On sent bien que cette musique est faite avec le ventre. C’est pas parce que des voix synthétiques peuplent ces pistes que c’est pas fait avec le ventre. Tout ça n’est que pure impression, sensation,
Il se trouve que lorsqu’on s’arrête 5 minutes et qu’on écoute ce que son ventre a à nous dire, ça fait peur.
Le monde court à sa perte. C’est triste. Tout ce que l’humanité a construit est sur le point d’être démoli, le beau comme le laid, le bien comme le mal. Sans parler de ce qui était avant que nous soyons. Notre intellect est submergé par la réalité tangible, les éboulements, explosions, incendies, inondations, mutilations. On sort de notre bulle pour la simple raison que celle ci a éclaté contre un mur plein de gros piquants rouillés dégueulasses.
Arca, Oneohtrix Point Never, Daniel Ferraro, Croatian Amor, Sophie, Elysia Crampton, Chino Amobi, Rabit, même Bjork parce qu’elle est toujours solidement ancrée à la proue.
Ils nous racontent tous la même histoire.
Ce qui est intéressant, ce n’est pas leur description de l’effondrement, parce qu’il suffit d’écouter les infos pour en avoir le tableau le plus précis, à condition de savoir lire entre les lignes bien sûr. C’est plutôt leur exploration du champ des possibles qu’offre cette période pré apocalypique.
Le bonheur est possible, la beauté est possible, et les germes d’un nouvel âge d’or sont déjà là. Même en sachant que nous sommes tous condamné à mourir de faim ou d’ennui sur un bateau qui coule, nous sommes capables de créer de belles choses, de vivre de belles histoires, pour la simple raison que la beauté est consubstantielle au cosmos et elle en est probablement la vérité première. Le monde est beauté. C’est un message d’espoir. C’est pas du black metal. C’est chiant le black metal. Ici nous avons affaire à un nouveau Gospel, le véritable gospel mutant et syncrétique du 3e millénaire.
Certes c’est aussi une musique qui parle de solitude. Malgré quelques invités plus ou moins prestigieux (ça dépend où tu te situe sur l’échelle de la hype), c’est quand même le produit de longues nuits de bidouillages solitaire, dans l’obscurité, avec pour seul éclairage l’interface sobre et fonctionnelle d’une “digital audio workstation”. Bref c’est pas très convivial. L’expérience de cette musique aussi, côté auditeurs, est éminemment solitaire. On ne parle pas en écoutant ça. On ne va pas au concert pour boire de la bière en dansant avec ses amis. Dans le meilleur des cas on invite quelques potes, on allume quelques bougies et on fait tourner un joint en disant peut être quelques mots entre deux chansons. C’est la solitude de l’humanoïde qui a fusionné avec ses appareils électroniques, et dont le rapport au monde est médiatisé par un système de collecte, de traitement et de restitution de données numériques.

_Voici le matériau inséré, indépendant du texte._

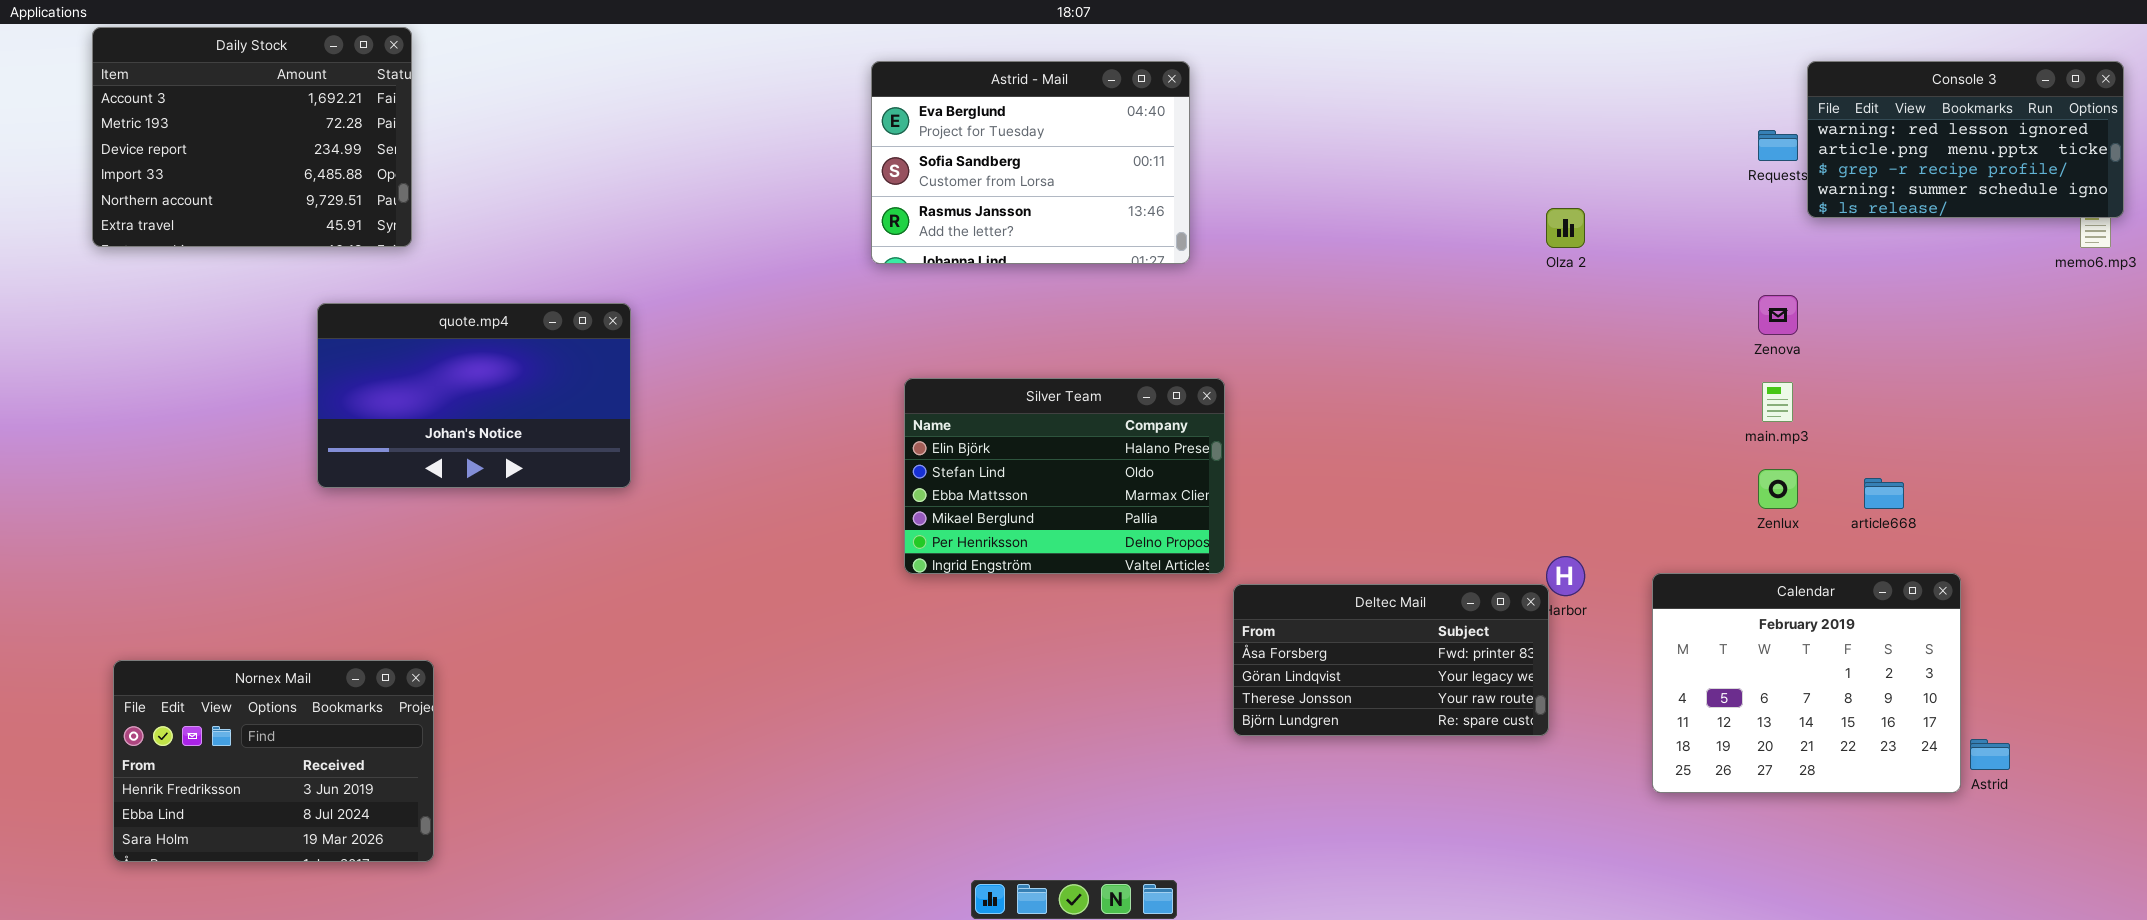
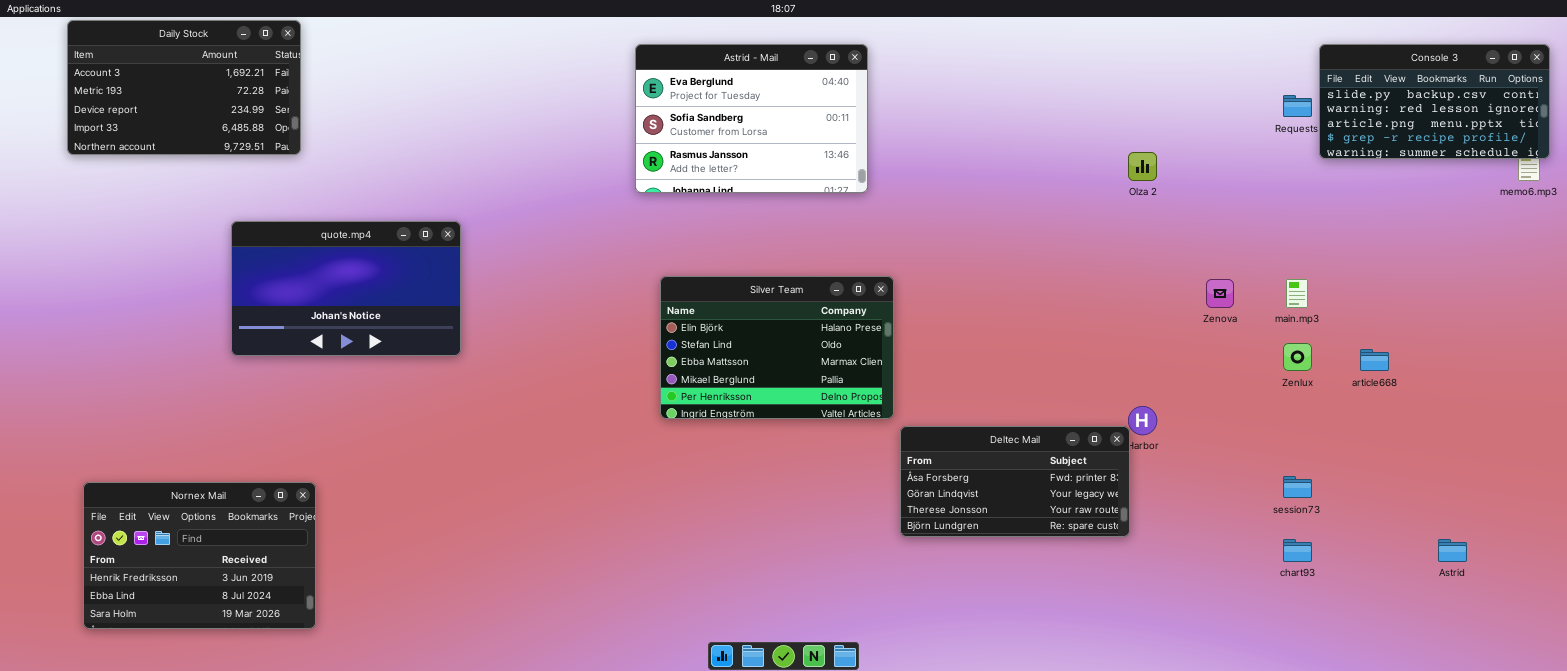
Daily Stock: [92,27,412,247] -> [67,20,301,155], resized
Console 3: [1807,61,2124,218] -> [1319,44,1550,159], scrolled up 1 row
Zenova: [1758,295,1798,335] -> [1206,279,1234,308], moved
Calendar: [1652,573,1961,793] -> none, closed

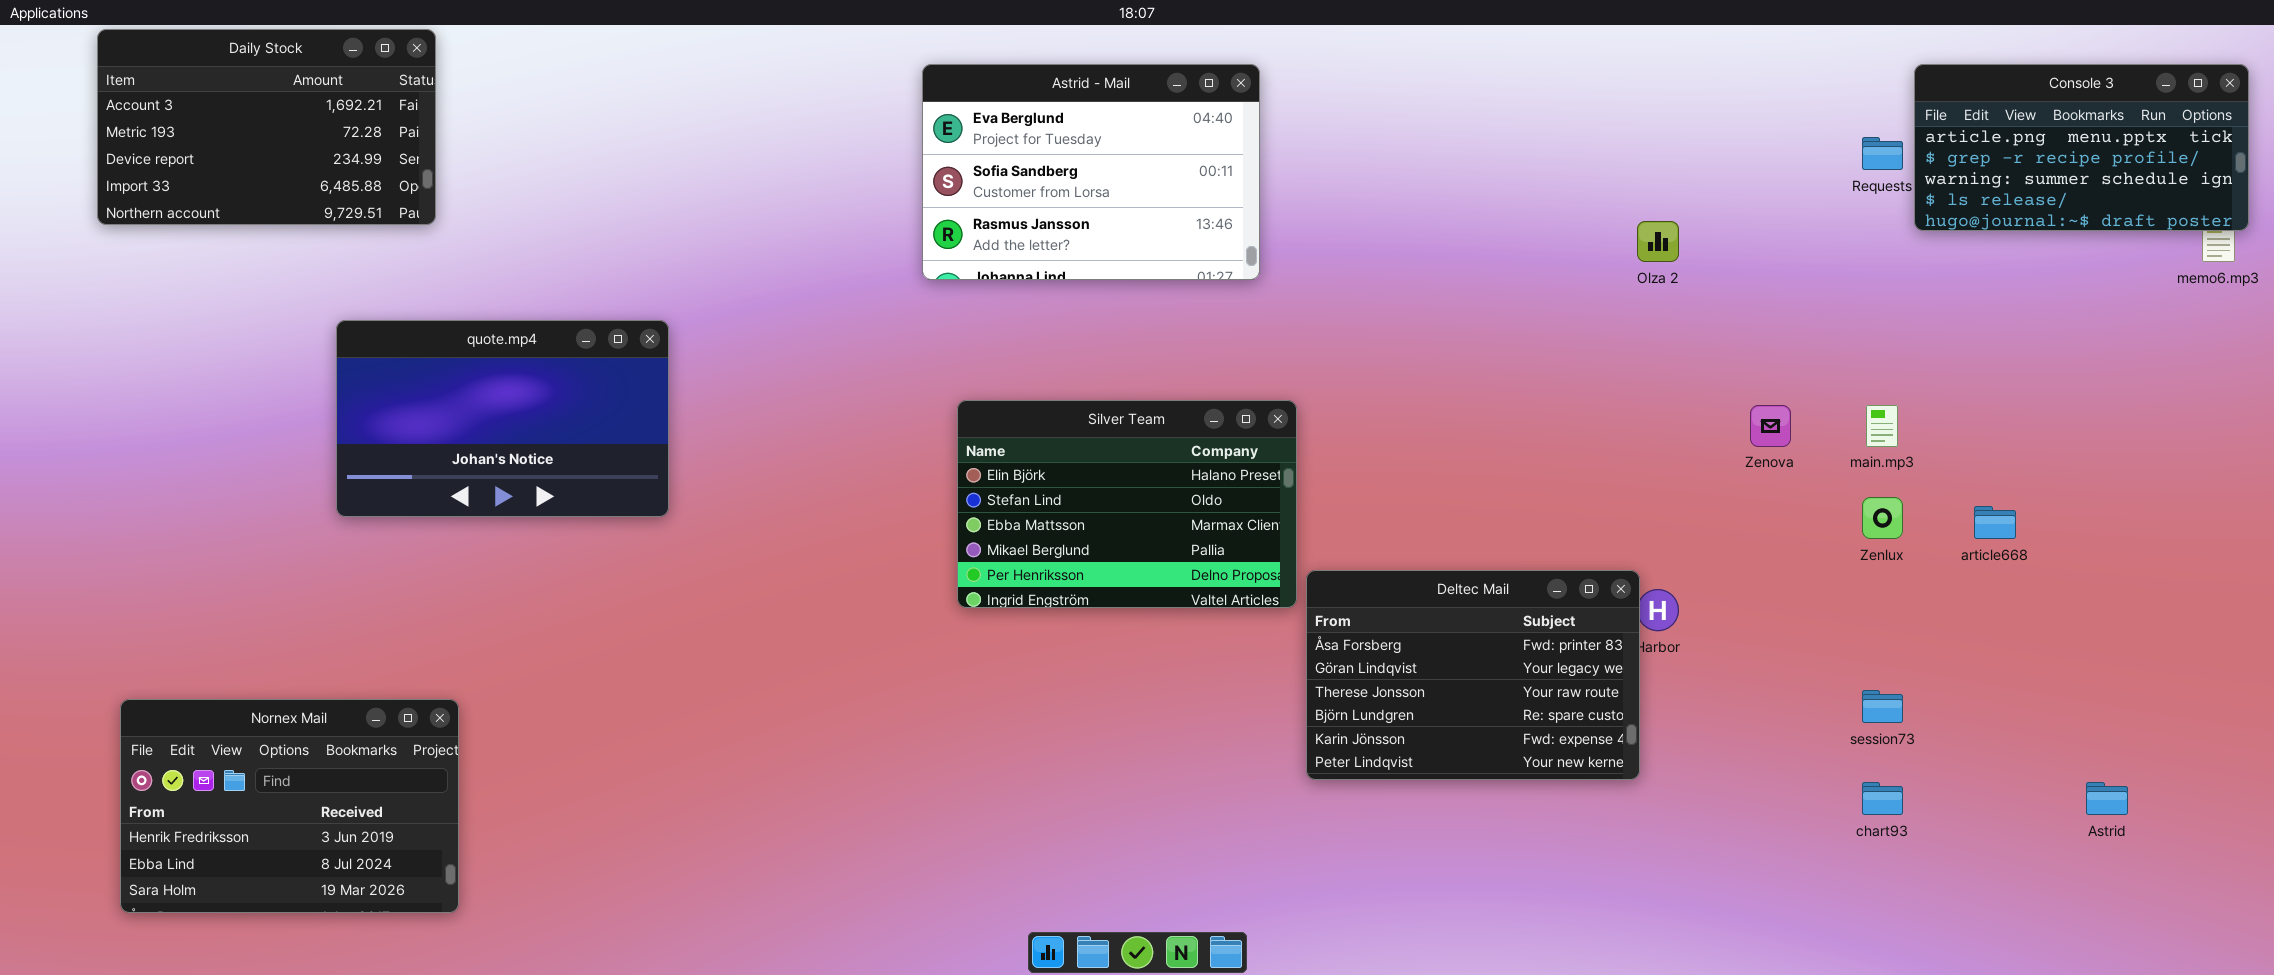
Console 3: [1319,44,1550,159] -> [1914,64,2249,231], scrolled down 2 rows
Deltec Mail: [900,426,1130,537] -> [1306,570,1640,780], resized

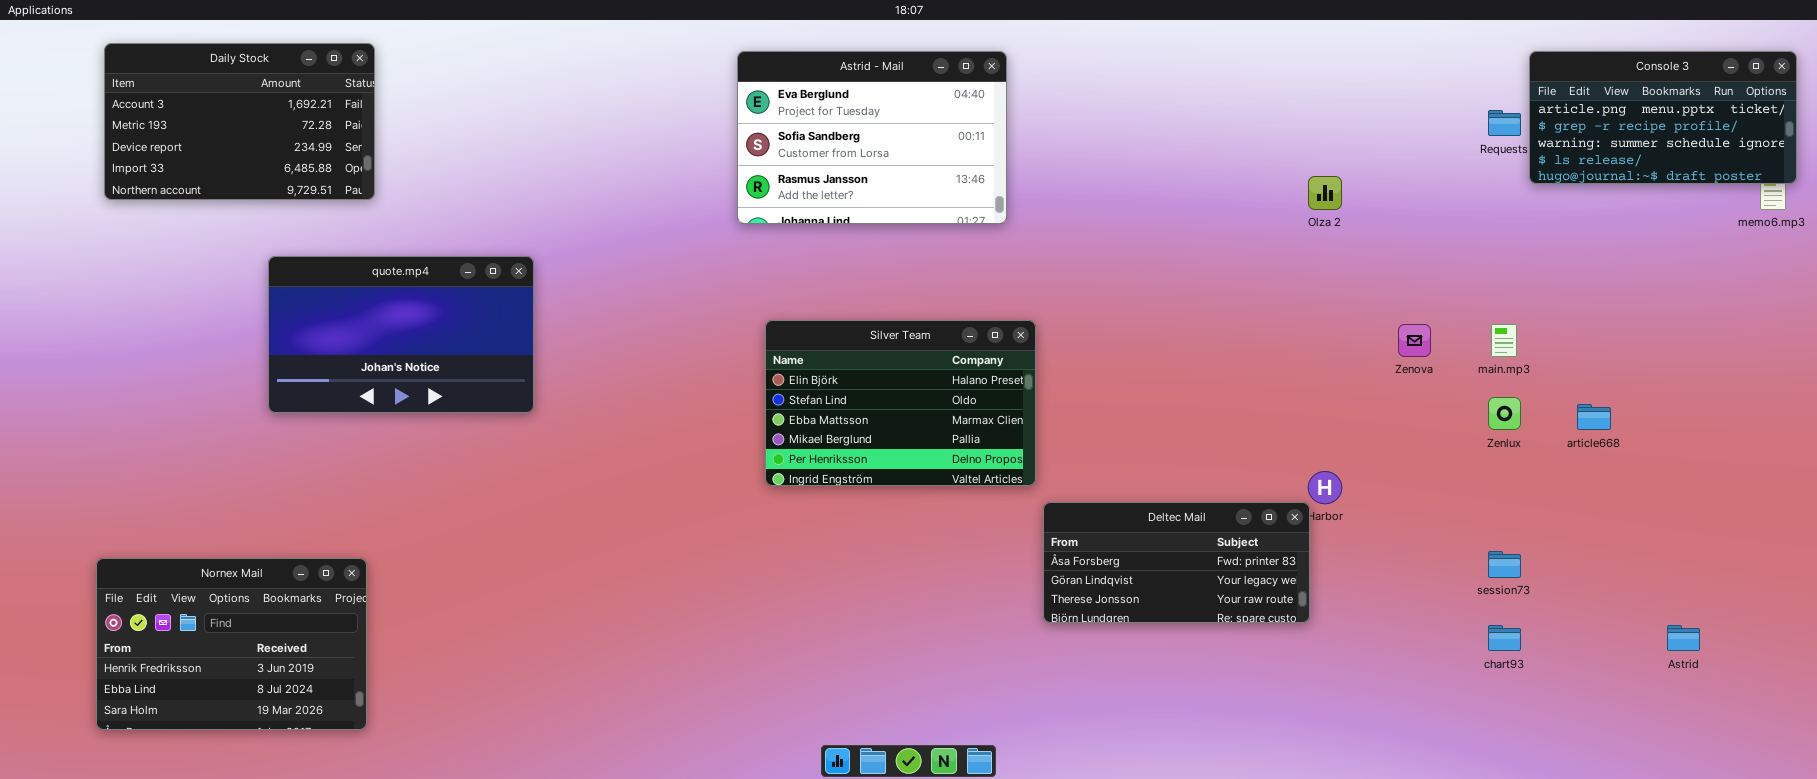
Daily Stock: [97,29,436,225] -> [104,43,375,200], moved
Deltec Mail: [1306,570,1640,780] -> [1043,502,1310,623], resized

C’est une musique numérique. Mais c’est pas un problème pour moi. Jeff Mills, Burial, et quelques autres, ont contribué à prouver qu’il était possible d’insuffler de l’âme à des machines. OK. L’homme possède ce pouvoir magnifique, d’animer tout ce qu’il touche. C’est peut-être qu’il n’est pas si spécial que ça. C’est ce que je crois. L’homme n’a pas plus été fait à l’image de dieu qu’un chat, qu’un poisson rouge ou qu’un caillou.
Dans tout ce bazar apocalyptique, les gens vraiment éveillés aboutiront à la révélation suivante, la même qui se transmet de génération en génération aux quatre coins du monde depuis l’aube de l’humanité : le cosmos est UN, nous participons tous de la même substance divine, et notre véritable but est d’accéder à la Conscience.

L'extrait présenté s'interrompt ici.